Потом в одну из ночей мы останавливаемся во время тренировки в саду, прислушиваясь к крикам харкеров на сторожевой башне. По подъемному мосту бегут вразброд несколько рыцарей-дагонетов. Каждый несет какой-то сверток. Мы с Рамешем переглядываемся перед тем, как поспешить следом за остальными, узнать, что происходит. Когда я подхожу ближе, я понимаю, что эти свертки – на самом деле сновидцы. Некоторые из них так юны, что, похоже, в Итхре едва научились ходить. Самый старший крепко держит трость.
– Что с ними случилось? – спрашивает Рамеш.
Я вытягиваю шею, чтобы рассмотреть, есть ли на них раны. В редких случаях сновидцы попадают в Тинтагель после особенно жутких кошмаров, и тогда их лечат, чтобы раны не имели слишком тяжелых последствий в Итхре, – но я никогда не видела, чтобы пострадавших приносили разом в таком количестве. Потом я замечаю лицо одного из сновидцев – и отшатываюсь. Потому что там, где должен быть рот, видна только кожа.
Аптекари несутся вниз по ступеням навстречу дагонетам, забирают у них сновидцев и быстро уносят в госпитальное крыло. Потом одна из самых юных, одна из немногих, у кого еще остались рты, начинает кричать. И из ее разинутого рта хлещет кровь.
– Он отрезал ей язык, – говорит Феба, отворачиваясь.
Она бледна как мел.
– Кто?
– Мидраут, – шепчет она. – Я слышала, как один из рыцарей говорил аптекарям.
– Но… но зачем ему это делать? – бормочет Рамеш.

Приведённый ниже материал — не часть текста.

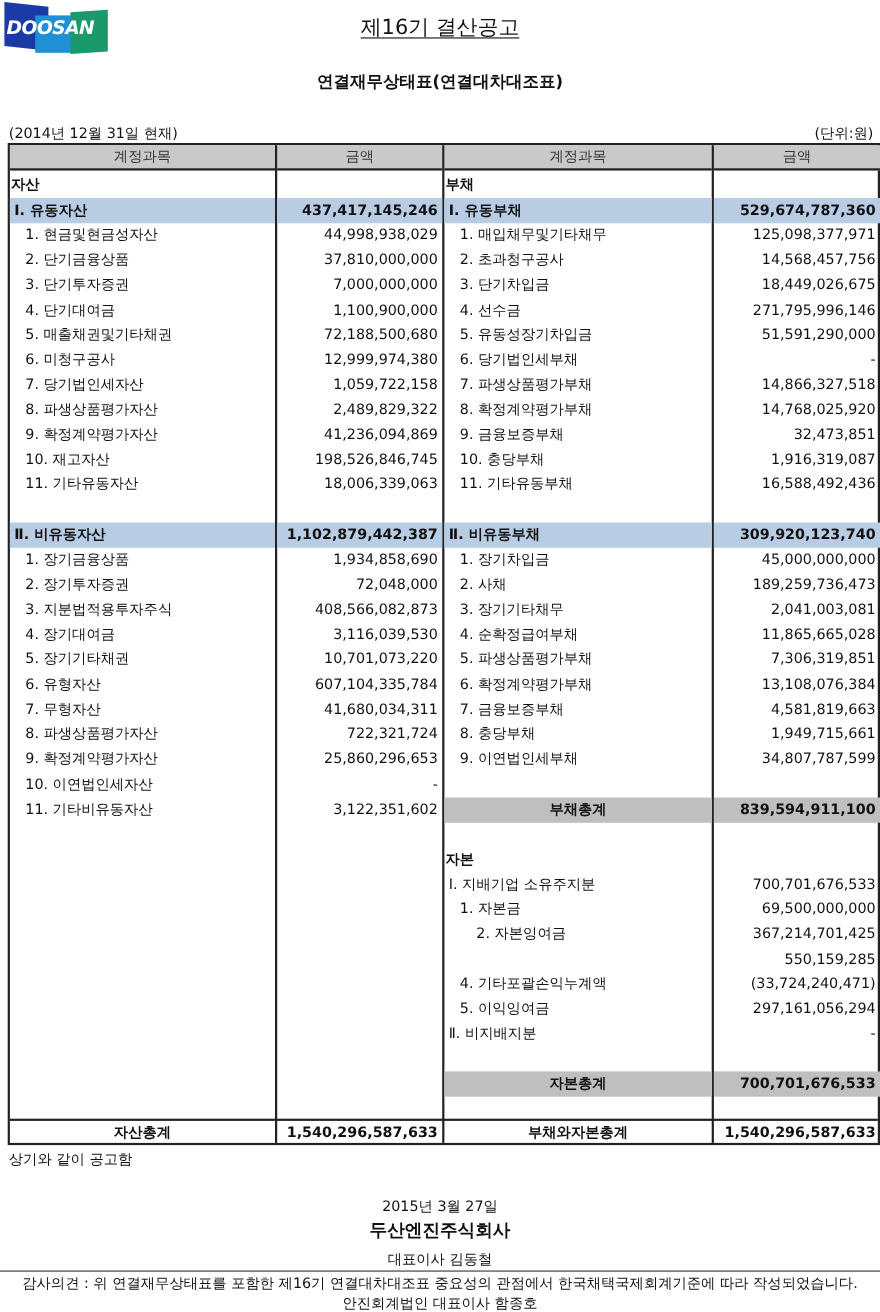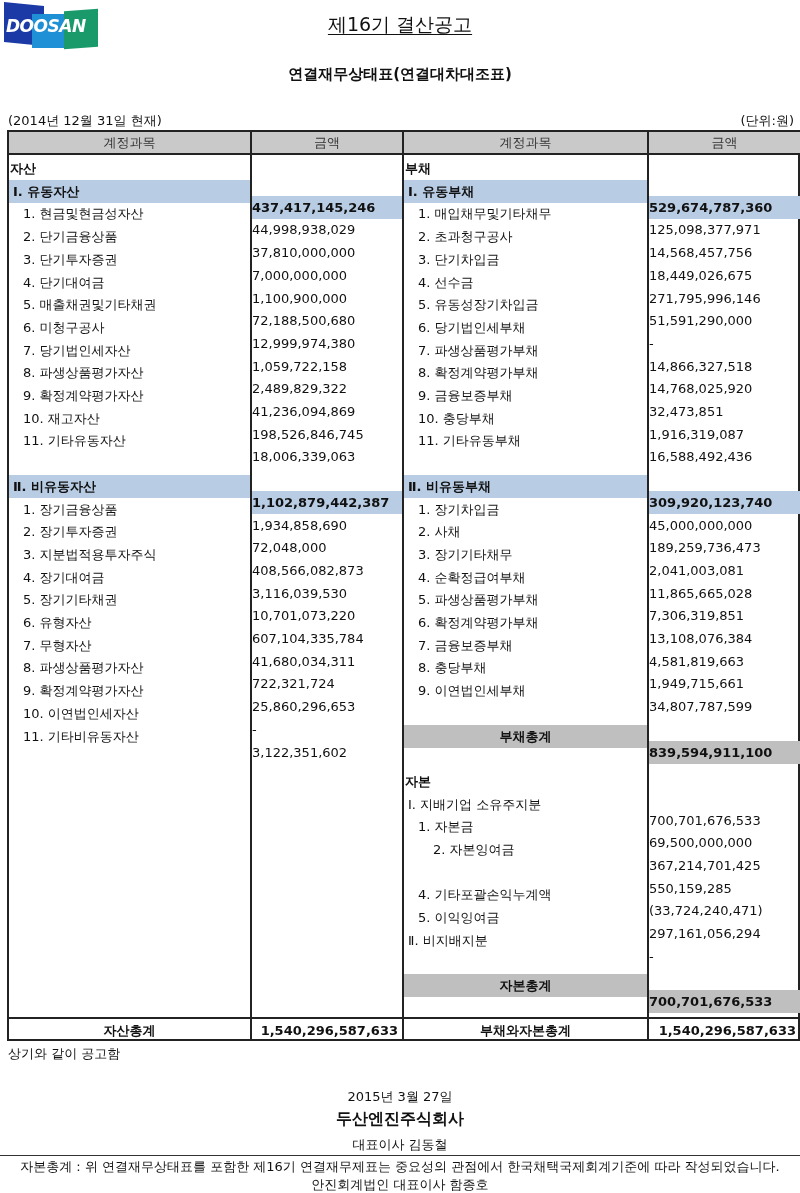--- a/index.html
+++ b/index.html
@@ -17,21 +17,21 @@
   .subtitle { position: absolute; left: 0; width: 800px; top: 65px; text-align: center; font-size: 15px; font-weight: bold; }
   .date-note { position: absolute; left: 8px; top: 112px; font-size: 13px; }
   .unit-note { position: absolute; right: 6px; top: 112px; font-size: 13px; }
 
   .sheet { position: absolute; left: 7px; top: 130px; width: 793px; height: 911px; border: 2px solid #222; }
   .vline { position: absolute; top: 0; bottom: 0; border-left: 2px solid #222; }
   .hdr { position: absolute; top: 0; height: 23px; background: #c9c9c9; border-bottom: 2px solid #222; font-size: 13px; text-align: center; line-height: 22px; color: #333; }
 
   .row { position: absolute; height: 23px; font-size: 13px; line-height: 23px; white-space: nowrap; }
   .lbl { position: absolute; left: 0; top: 0; height: 23px; overflow: hidden; }
-  .amt { position: absolute; top: 16px; height: 23px; text-align: left; }
+  .amt { position: absolute; top: 0; height: 23px; text-align: right; }
   .hl .lbl, .hl .amt { background: #b8cce4; font-weight: bold; }
   .tot .lbl, .tot .amt { background: #bfbfbf; font-weight: bold; }
   .sec .lbl { font-weight: bold; }
   .center .lbl { text-align: center; }
 
   .grand { position: absolute; left: 0; right: 0; top: 885px; height: 24px; border-top: 2px solid #222; font-size: 13px; font-weight: bold; line-height: 23px; }
   .grand div { position: absolute; top: 0; }
 
   .closing { position: absolute; left: 8px; top: 1045px; font-size: 13px; }
   .pub-date { position: absolute; left: 0; width: 800px; top: 1088px; text-align: center; font-size: 13px; }
@@ -308,14 +308,14 @@
     <div style="left:395px;width:243px;text-align:center;">부채와자본총계</div>
     <div style="left:640px;width:147px;text-align:right;">1,540,296,587,633</div>
   </div>
 </div>
 
 <div class="closing">상기와 같이 공고함</div>
 <div class="pub-date">2015년 3월 27일</div>
 <div class="company">두산엔진주식회사</div>
 <div class="ceo">대표이사 김동철</div>
 <div class="rule"></div>
-<div class="audit">자본총계 : 위 연결재무상태표를 포함한 제16기 연결재무제표는 중요성의 관점에서 한국채택국제회계기준에 따라 작성되었습니다.</div>
+<div class="audit">감사의견 : 위 연결재무상태표를 포함한 제16기 연결대차대조표 중요성의 관점에서 한국채택국제회계기준에 따라 작성되었습니다.</div>
 <div class="auditor">안진회계법인 대표이사 함종호</div>
 
 </body></html>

Он выглядит таким же потерянным, как я.
– Чтобы забрать их голоса, – говорит за нашими спинами Олли. – Он ведь именно этим занимается, так? Когда ты наблюдаешь за ним в Итхре. Он заставляет умолкнуть каждого, кто ему мешает.
В ту ночь тех, кто не пострадал слишком сильно, не допускают в госпиталь, аптекари трудятся, чтобы восстановить языки и рты сновидцев. Толпа танов бродит снаружи, горя желанием помочь, а еще сильнее – жаждая новостей. В какой-то момент зовут венеуров, чтобы они заставили морриганов устранить воспоминания сновидцев о пытках Мидраута. К тому времени, когда сновидцы просыпаются, исцелены лишь немногие из них. Я не топчусь среди тех, кто ждет снаружи, но отправляюсь в конюшни; когда дверь открывается, замечаю какую-то старуху с тростью. Ее губы на месте, но они с тем же успехом могли быть нарисованными, потому что она не в состоянии шевелить ими.
– Непохоже на то, чтобы в Итхре что-то изменилось, – позже говорит нам Наташа, пытаясь успокоить расстроенную Фебу. – Это же все только в голове, правда?
– Но кое-что все же изменится, разве нет? – возражает Феба. – Мы ведь знаем, что он делает. Он забирает у них голоса.
У меня вдруг возникает чувство, что на меня напали. Это ведь моя сила – то, что способно сотворить такое с людьми, – и она же может заставить их молчать в Итхре или делать неспособными сформировать собственное мнение. Мне хочется сказать Фебе, что не все иммралы такие – я не такая, – но я не знаю, как это выразить, чтобы все не обернулось против меня.